YOUR OBJECTIVE
From the records below, copy each line that has the word "might" in it.

====== DATASET RECORDS ======

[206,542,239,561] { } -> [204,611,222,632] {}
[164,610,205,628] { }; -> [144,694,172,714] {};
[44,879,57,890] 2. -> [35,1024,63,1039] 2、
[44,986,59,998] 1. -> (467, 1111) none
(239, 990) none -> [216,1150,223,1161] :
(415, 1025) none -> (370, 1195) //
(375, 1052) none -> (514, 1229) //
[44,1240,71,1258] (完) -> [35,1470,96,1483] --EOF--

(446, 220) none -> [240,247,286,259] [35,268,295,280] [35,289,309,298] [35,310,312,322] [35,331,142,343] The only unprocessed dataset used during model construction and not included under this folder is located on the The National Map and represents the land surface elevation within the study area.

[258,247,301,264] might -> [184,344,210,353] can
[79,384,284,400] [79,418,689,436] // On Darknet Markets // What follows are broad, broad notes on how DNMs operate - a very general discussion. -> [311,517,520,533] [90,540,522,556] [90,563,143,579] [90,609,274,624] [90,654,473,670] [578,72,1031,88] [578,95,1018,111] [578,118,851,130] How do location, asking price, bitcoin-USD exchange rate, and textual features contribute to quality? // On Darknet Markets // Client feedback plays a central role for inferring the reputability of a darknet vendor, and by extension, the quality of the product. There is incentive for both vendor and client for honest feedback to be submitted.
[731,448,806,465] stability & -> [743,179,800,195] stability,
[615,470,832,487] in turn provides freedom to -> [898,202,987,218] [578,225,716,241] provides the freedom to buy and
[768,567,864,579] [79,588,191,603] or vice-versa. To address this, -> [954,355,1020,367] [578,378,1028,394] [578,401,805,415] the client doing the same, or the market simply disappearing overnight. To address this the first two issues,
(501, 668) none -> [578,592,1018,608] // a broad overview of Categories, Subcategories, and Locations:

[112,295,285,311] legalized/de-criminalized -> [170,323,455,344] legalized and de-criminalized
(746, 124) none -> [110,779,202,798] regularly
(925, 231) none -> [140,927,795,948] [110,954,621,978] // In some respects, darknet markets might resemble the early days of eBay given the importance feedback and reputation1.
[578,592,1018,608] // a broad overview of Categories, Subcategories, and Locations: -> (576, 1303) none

======

WRITTEN RESPONSE
[258,247,301,264] might -> [184,344,210,353] can
(925, 231) none -> [140,927,795,948] [110,954,621,978] // In some respects, darknet markets might resemble the early days of eBay given the importance feedback and reputation1.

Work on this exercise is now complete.